**TASK GOAL:** Everything from the opening line of the records below through the line with "Mail | worringen@vgs-ganztag.de |" must be duplicated exactly, pictures left out.

========================================================================

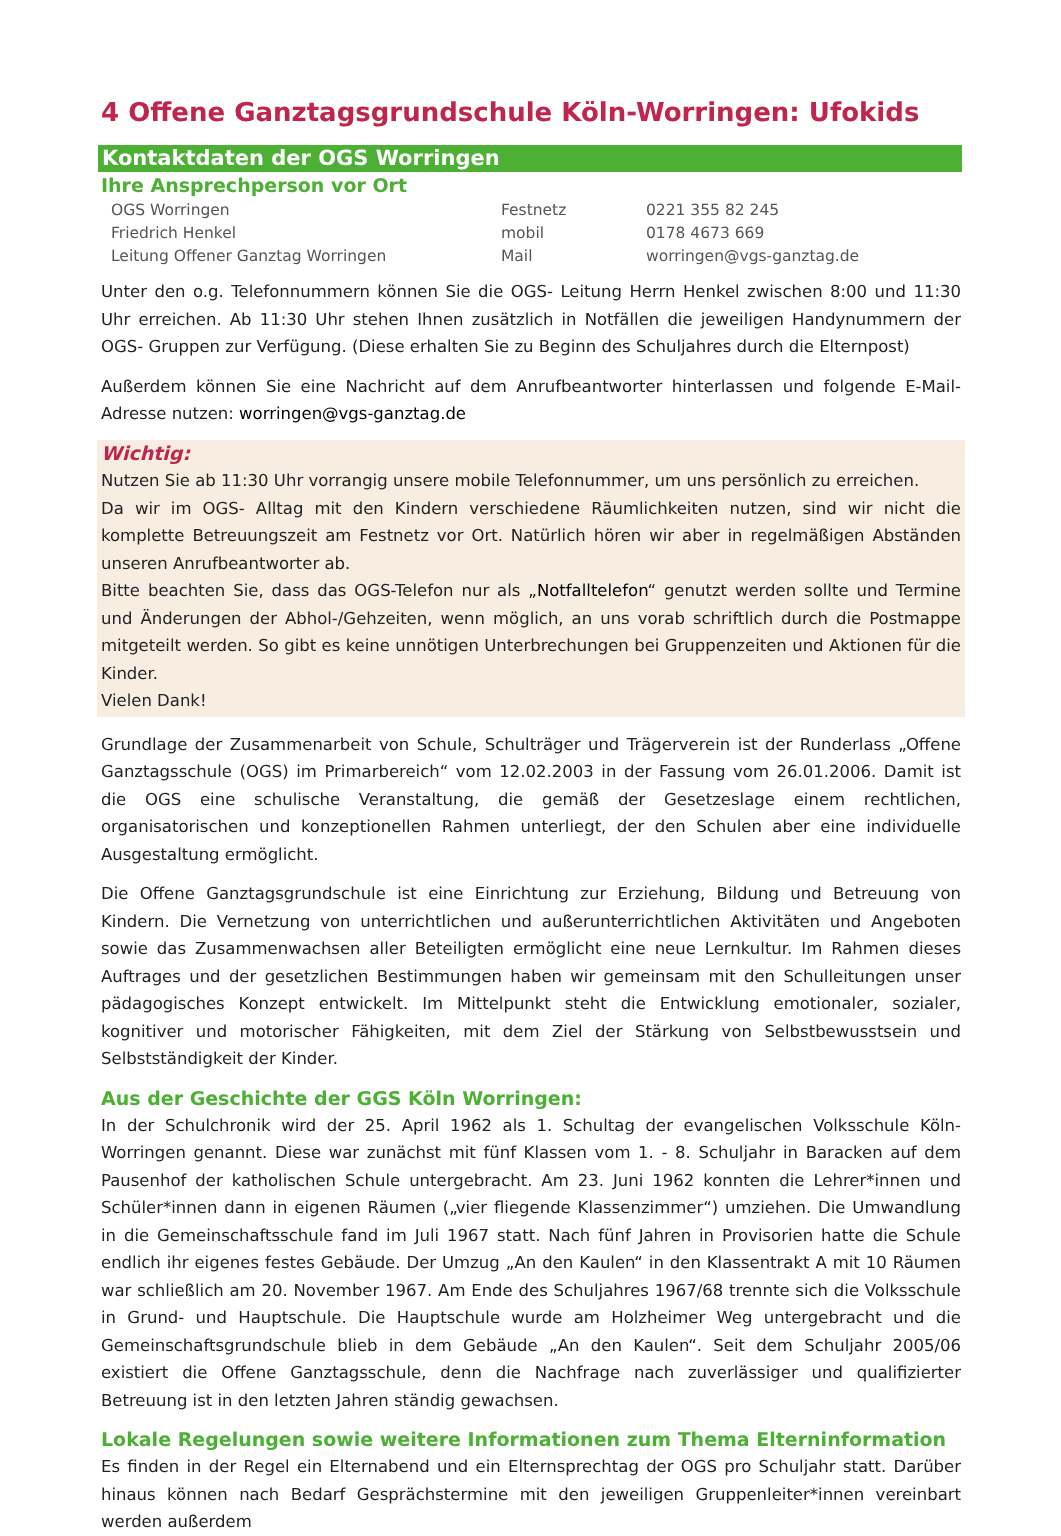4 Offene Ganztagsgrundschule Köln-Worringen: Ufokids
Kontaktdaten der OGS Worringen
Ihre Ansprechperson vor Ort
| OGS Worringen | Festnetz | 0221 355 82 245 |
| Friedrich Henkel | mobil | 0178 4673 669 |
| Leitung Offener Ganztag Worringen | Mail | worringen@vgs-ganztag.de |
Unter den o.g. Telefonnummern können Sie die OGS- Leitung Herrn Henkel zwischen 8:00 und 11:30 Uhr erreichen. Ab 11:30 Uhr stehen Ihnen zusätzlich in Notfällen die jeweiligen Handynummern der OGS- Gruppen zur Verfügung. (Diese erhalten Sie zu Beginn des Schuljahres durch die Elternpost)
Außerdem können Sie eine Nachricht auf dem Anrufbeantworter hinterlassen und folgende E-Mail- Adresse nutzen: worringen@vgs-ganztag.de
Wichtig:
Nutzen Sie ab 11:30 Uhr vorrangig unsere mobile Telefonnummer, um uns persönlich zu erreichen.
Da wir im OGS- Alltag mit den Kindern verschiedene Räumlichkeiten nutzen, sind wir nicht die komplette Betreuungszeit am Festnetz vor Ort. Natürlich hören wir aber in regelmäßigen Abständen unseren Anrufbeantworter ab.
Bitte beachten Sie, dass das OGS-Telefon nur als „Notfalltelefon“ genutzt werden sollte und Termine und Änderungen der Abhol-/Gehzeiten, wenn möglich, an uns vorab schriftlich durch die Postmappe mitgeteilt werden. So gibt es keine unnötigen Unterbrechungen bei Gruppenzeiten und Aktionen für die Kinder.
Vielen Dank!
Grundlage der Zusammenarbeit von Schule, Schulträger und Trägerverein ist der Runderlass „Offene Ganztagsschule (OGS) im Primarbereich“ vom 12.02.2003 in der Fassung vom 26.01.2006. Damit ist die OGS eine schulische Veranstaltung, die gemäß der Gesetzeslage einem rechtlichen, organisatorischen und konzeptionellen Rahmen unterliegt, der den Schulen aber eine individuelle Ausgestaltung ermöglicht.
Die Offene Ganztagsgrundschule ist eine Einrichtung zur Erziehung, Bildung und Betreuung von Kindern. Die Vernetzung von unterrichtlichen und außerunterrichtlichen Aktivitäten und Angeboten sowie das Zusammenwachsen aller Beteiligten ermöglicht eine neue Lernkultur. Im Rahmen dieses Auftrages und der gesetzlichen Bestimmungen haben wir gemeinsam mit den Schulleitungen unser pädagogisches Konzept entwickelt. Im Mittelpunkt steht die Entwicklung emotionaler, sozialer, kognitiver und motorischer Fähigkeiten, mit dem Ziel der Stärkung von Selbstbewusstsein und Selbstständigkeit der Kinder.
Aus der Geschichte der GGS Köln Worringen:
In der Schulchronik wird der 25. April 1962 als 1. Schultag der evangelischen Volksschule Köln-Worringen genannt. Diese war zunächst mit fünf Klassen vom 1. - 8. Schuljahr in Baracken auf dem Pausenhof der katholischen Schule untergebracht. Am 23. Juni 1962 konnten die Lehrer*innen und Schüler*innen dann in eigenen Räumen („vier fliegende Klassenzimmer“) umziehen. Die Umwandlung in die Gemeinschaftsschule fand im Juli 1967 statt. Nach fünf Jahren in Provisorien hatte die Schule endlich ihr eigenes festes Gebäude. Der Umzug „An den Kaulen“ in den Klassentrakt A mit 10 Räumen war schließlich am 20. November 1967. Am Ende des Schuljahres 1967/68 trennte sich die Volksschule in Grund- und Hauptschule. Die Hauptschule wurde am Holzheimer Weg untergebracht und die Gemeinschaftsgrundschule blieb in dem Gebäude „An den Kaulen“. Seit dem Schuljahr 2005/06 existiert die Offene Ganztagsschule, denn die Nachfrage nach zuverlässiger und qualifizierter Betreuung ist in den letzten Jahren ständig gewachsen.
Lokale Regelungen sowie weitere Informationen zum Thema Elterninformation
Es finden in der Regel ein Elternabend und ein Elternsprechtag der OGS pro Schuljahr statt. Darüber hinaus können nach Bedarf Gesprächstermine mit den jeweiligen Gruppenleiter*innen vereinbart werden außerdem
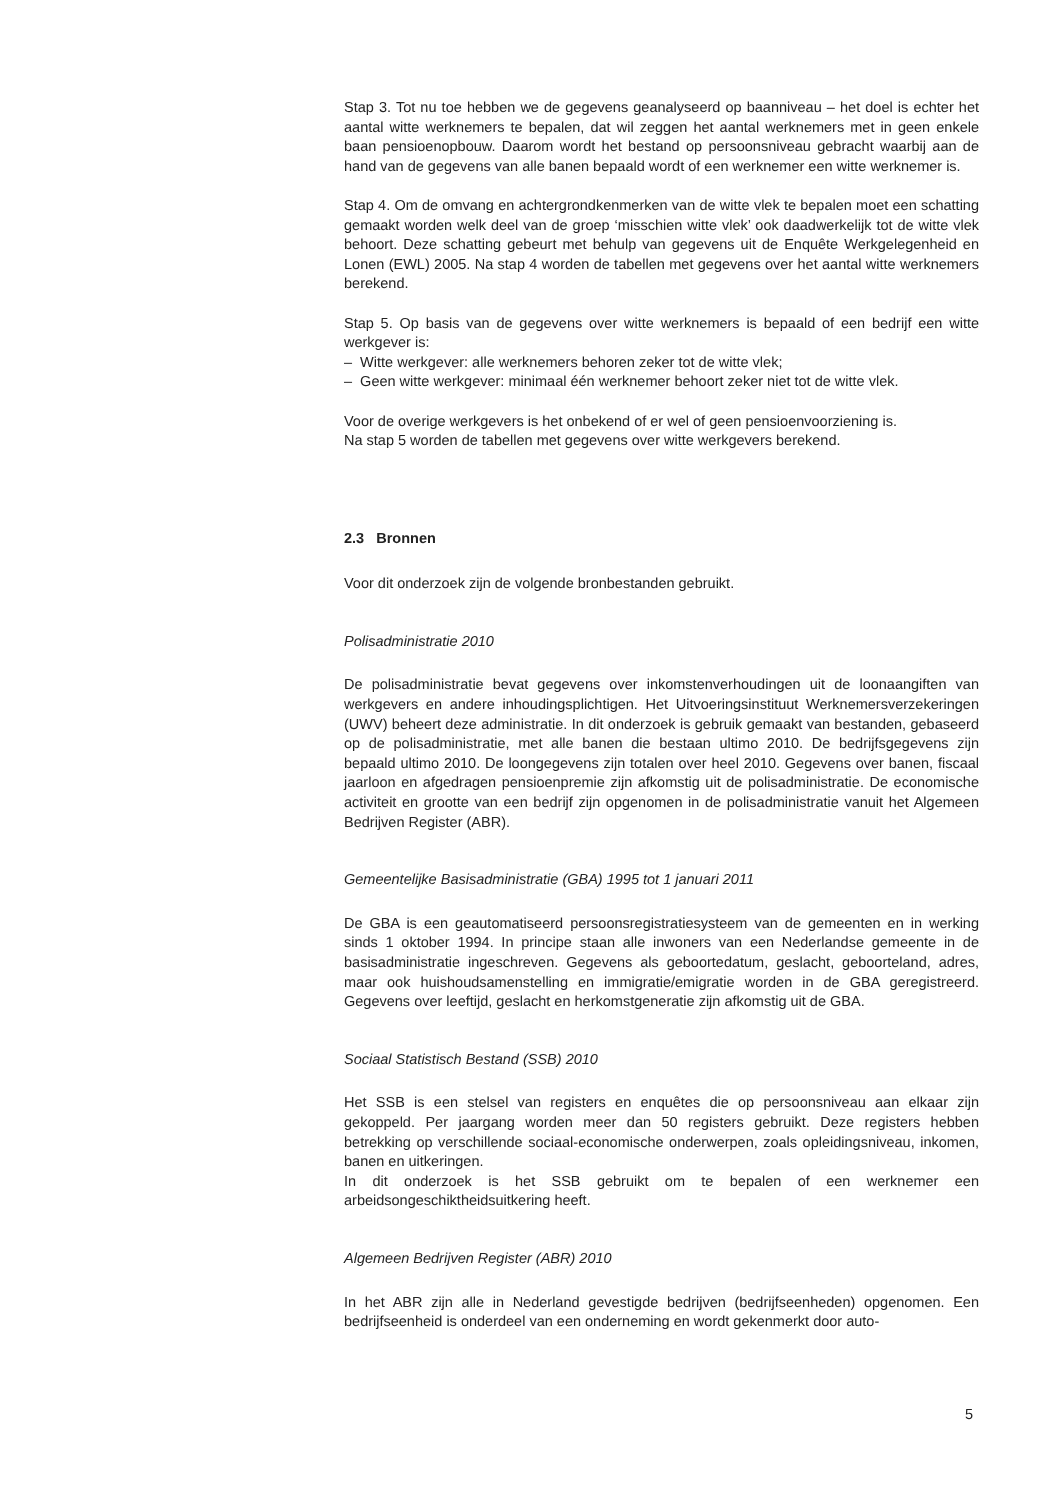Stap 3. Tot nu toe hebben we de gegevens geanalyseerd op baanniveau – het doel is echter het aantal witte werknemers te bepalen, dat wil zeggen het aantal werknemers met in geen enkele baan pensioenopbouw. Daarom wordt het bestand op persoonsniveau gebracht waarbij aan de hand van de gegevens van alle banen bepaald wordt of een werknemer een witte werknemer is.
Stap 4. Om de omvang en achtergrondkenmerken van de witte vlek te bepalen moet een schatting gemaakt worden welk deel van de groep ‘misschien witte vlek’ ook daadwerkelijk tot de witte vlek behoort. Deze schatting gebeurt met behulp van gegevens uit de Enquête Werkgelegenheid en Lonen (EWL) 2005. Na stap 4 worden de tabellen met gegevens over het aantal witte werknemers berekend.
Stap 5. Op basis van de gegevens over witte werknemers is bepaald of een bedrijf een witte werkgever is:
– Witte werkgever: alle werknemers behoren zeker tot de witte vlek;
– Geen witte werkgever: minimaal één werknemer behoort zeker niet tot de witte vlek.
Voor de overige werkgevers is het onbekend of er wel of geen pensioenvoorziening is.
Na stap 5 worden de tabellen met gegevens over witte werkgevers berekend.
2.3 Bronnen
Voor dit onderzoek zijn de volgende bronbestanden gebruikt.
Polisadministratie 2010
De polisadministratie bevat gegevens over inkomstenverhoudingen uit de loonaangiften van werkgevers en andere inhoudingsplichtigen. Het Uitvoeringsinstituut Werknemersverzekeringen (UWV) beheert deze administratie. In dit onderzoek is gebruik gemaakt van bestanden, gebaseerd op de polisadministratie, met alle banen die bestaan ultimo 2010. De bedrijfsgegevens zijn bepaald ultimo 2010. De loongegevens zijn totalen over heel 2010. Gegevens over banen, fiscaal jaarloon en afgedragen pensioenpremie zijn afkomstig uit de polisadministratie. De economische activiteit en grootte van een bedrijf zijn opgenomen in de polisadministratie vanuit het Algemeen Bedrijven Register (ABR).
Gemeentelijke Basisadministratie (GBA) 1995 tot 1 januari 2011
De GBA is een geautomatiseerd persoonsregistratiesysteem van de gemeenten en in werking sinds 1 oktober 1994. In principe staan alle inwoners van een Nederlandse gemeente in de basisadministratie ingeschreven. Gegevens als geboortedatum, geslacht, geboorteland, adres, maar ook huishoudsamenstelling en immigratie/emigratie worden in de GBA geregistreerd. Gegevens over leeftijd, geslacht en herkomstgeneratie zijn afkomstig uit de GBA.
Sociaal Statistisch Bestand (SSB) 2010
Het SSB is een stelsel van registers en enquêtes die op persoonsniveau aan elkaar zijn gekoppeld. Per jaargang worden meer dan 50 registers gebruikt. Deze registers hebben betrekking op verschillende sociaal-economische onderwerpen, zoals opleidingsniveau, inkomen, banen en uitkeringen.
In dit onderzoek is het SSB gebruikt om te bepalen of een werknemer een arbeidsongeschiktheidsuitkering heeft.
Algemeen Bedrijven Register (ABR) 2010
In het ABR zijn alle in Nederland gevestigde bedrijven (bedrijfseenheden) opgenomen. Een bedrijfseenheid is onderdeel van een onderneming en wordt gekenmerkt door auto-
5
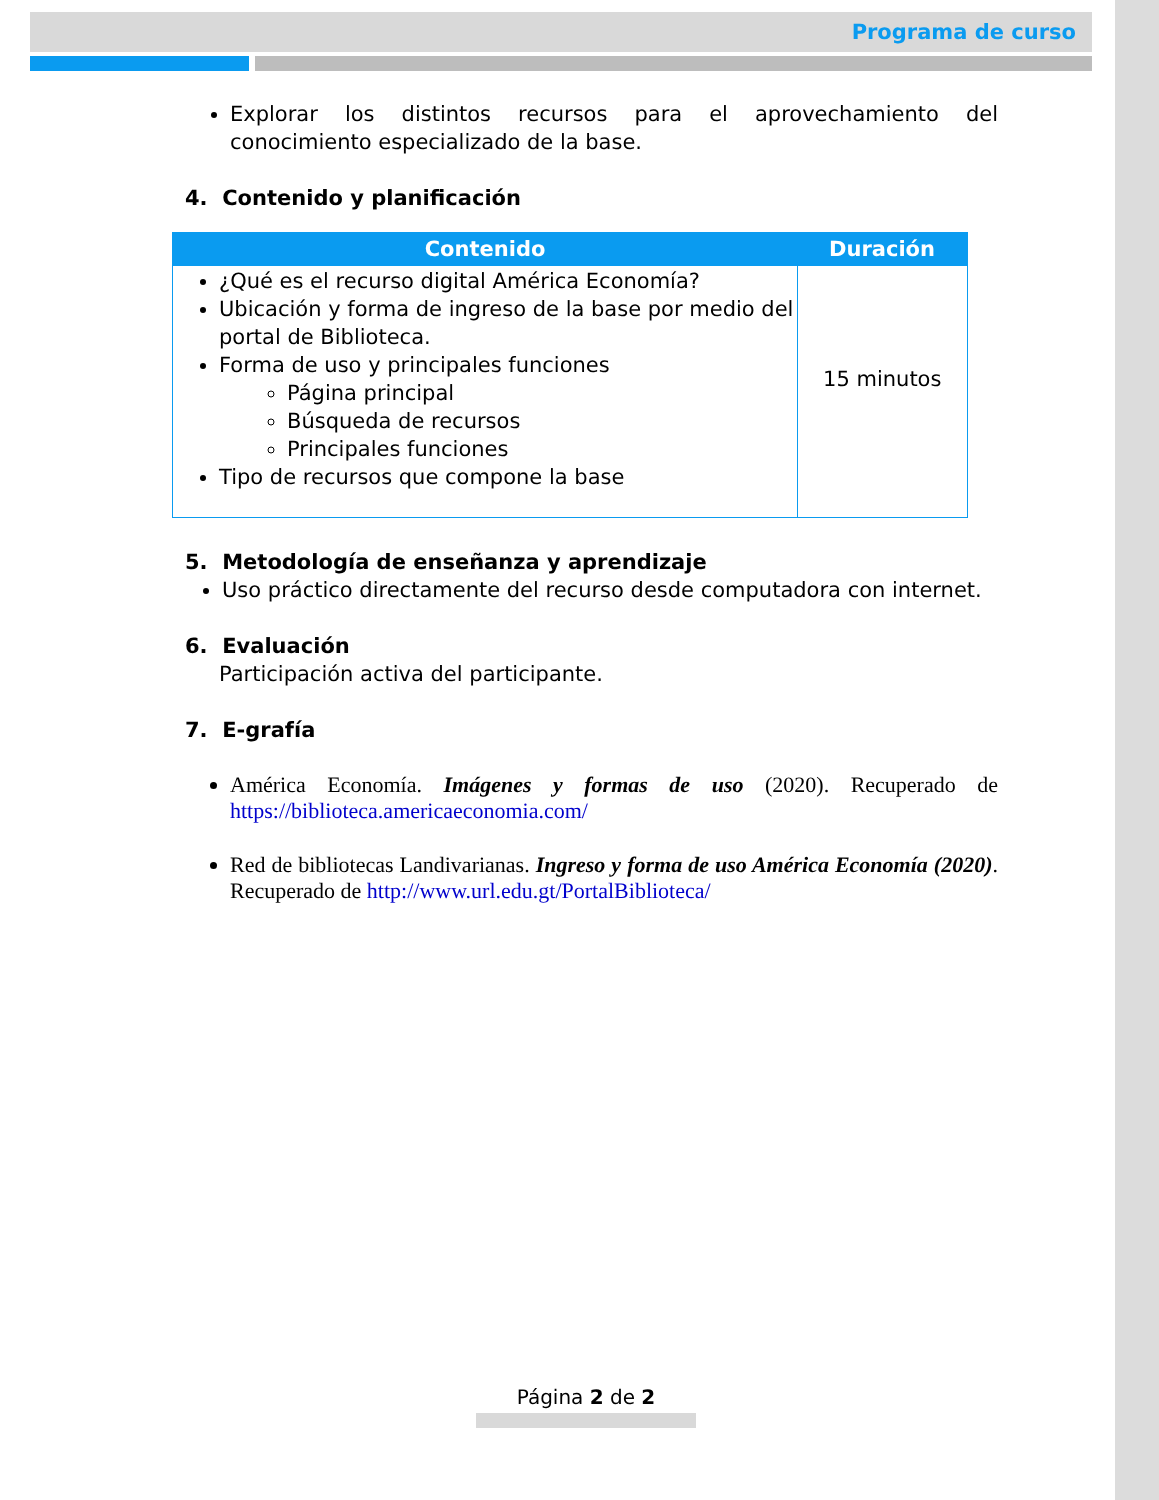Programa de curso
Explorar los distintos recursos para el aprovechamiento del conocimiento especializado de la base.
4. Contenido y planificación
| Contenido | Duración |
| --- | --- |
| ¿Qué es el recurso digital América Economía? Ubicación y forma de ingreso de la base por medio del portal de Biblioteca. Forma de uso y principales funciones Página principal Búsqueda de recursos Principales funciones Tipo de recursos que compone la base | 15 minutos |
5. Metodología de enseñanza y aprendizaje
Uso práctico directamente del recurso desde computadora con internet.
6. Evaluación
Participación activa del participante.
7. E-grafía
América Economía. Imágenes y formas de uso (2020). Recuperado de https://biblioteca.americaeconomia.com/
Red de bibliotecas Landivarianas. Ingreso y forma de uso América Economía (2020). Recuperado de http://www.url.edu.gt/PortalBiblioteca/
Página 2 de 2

========================================================================

**TASK SOLUTION:**
4 Offene Ganztagsgrundschule Köln-Worringen: Ufokids
Kontaktdaten der OGS Worringen
Ihre Ansprechperson vor Ort
| OGS Worringen | Festnetz | 0221 355 82 245 |
| Friedrich Henkel | mobil | 0178 4673 669 |
| Leitung Offener Ganztag Worringen | Mail | worringen@vgs-ganztag.de |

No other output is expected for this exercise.